PROSTITUTION

Par: Yvan Amar et Anne-Cécile Bras

La publication d’une étude sur la fréquentation des prostituées en France fait qu’on parle beaucoup de ce problème. Quant à nous, nous n’allons pas nous intéresser à la prostitution, mais aux prostituées et, en particulier, aux noms qui les dénomment… Enfin, pas à tous : en effet, c’est l’un des domaines du vocabulaire le plus riche, et surtout du vocabulaire familier et argotique. Ça se comprend facilement : la sexualité est l’un des domaines les plus tabous qui soient : on n’ose peu en parler, sinon de façon un peu caricaturale, plaisante, obscène, grossière, comme si la grossièreté et la rigolade qui, souvent, l’accompagne permettaient d’éloigner le tabou. Les mots sont donc changeants et certains très anciens : vénus de carrefour, belle de nuit, catin, call-girl, etc. Il y en a pourtant deux qui dominent, l’un relativement neutre, et l’autre grossier mais courant : « prostituée » et « putain ».

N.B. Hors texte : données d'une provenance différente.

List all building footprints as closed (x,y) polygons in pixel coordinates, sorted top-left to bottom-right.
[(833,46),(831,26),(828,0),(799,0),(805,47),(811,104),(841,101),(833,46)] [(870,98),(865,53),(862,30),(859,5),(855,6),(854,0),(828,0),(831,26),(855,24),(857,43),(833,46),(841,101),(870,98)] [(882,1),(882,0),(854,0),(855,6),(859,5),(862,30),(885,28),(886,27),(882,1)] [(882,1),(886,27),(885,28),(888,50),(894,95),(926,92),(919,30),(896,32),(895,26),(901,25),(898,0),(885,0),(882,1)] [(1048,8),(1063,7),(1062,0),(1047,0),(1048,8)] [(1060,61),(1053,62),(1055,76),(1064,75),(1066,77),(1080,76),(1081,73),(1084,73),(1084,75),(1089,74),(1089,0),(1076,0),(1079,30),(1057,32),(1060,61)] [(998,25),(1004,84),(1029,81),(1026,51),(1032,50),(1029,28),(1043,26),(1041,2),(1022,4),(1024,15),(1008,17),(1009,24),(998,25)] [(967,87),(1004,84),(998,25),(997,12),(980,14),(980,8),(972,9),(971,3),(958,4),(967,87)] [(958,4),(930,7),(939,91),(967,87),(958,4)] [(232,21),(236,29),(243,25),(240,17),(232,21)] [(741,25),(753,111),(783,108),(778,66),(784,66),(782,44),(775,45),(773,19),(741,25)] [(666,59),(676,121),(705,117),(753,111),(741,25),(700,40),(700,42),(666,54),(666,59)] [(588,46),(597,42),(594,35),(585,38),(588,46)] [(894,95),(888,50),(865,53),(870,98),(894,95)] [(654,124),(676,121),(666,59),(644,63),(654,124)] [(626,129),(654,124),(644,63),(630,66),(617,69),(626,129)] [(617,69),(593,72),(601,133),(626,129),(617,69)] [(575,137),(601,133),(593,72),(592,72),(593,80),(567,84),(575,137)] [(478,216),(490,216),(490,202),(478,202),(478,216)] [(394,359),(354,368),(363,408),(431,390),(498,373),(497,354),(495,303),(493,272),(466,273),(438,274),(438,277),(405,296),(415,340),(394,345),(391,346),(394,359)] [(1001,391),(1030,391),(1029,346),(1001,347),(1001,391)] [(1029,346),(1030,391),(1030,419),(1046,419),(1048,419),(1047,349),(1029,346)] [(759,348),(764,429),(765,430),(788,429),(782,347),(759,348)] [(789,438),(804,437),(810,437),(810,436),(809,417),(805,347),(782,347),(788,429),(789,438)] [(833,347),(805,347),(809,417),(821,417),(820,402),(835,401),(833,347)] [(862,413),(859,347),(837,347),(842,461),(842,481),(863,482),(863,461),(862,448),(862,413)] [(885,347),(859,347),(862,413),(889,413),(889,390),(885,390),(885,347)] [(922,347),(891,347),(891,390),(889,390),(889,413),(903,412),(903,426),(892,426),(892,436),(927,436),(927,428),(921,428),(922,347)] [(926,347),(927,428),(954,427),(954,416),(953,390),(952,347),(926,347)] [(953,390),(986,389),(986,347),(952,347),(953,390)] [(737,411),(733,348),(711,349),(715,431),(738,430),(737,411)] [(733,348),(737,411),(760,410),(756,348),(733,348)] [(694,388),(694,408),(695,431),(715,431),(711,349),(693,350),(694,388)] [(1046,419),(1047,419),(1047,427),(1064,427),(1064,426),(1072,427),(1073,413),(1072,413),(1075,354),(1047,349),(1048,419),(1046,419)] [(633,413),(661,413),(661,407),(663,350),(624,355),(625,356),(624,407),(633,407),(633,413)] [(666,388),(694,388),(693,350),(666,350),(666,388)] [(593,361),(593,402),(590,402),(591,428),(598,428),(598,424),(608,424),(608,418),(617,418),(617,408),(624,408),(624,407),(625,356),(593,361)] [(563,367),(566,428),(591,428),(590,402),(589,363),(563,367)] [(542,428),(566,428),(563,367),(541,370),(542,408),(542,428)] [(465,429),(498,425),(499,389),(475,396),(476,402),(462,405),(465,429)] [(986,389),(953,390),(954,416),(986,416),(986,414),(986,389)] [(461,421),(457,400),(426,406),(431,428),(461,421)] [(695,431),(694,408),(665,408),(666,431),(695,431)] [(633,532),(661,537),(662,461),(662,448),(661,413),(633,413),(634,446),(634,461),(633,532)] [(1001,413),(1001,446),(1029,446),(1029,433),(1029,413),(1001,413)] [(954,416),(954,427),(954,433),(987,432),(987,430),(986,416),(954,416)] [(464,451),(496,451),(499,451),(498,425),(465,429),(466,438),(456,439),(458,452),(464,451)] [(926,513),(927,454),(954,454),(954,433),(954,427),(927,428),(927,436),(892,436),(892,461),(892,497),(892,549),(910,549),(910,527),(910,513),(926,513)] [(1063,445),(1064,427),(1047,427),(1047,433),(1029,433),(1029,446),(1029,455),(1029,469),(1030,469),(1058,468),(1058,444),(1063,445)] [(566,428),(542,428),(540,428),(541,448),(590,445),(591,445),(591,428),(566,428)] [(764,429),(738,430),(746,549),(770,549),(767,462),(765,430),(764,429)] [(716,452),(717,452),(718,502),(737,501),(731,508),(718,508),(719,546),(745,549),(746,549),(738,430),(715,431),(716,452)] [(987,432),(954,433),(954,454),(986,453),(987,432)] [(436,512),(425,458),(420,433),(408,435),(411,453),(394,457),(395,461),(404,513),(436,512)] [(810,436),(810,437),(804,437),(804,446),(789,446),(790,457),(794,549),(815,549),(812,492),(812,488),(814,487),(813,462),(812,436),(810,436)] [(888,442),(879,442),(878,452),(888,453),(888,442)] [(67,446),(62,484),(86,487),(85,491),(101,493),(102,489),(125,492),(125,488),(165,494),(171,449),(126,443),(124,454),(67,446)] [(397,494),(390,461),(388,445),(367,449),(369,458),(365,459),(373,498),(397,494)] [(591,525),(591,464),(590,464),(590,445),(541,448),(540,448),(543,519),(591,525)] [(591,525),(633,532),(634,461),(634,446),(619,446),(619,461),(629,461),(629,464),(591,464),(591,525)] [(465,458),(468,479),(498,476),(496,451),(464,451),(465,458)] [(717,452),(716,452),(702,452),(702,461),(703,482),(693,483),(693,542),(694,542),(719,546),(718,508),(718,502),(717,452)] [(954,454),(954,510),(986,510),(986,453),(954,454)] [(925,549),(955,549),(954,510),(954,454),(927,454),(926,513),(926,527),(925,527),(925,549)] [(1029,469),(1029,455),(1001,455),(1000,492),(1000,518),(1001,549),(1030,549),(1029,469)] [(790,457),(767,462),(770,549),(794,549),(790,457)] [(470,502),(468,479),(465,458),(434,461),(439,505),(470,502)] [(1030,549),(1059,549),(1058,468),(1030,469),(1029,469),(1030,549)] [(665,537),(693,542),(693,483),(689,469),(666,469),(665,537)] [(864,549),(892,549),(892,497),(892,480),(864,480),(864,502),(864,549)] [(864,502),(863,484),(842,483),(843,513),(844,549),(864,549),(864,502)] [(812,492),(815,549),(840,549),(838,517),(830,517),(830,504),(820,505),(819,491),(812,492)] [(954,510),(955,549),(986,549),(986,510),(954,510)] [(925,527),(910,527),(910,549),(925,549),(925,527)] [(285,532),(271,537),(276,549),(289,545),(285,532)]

« Prostituée », cela s’entend, est un mot savant, calque exact d’une origine latine. Le verbe prostituere signifie d’abord placer devant, montrer. Mais, très tôt, en français, le verbe « prostituer », ou « se prostituer », l’adjectif et le nom « prostituée », essentiellement au féminin, s’appliquent au fait de proposer des relations sexuelles contre un certain prix. Pourquoi… ? Difficile à dire. On est tenté de penser que celle qui « se met devant », se montre, s’expose à la vue, qu’elle « fait le trottoir ». Mais, en même temps, elle se « livre » à son client (c’est l’explication du dictionnaire historique d’Alain Rey). En tout cas, aujourd’hui, cette famille de mots est la plus neutre, nullement grossière, mais pas uniquement administrative non plus.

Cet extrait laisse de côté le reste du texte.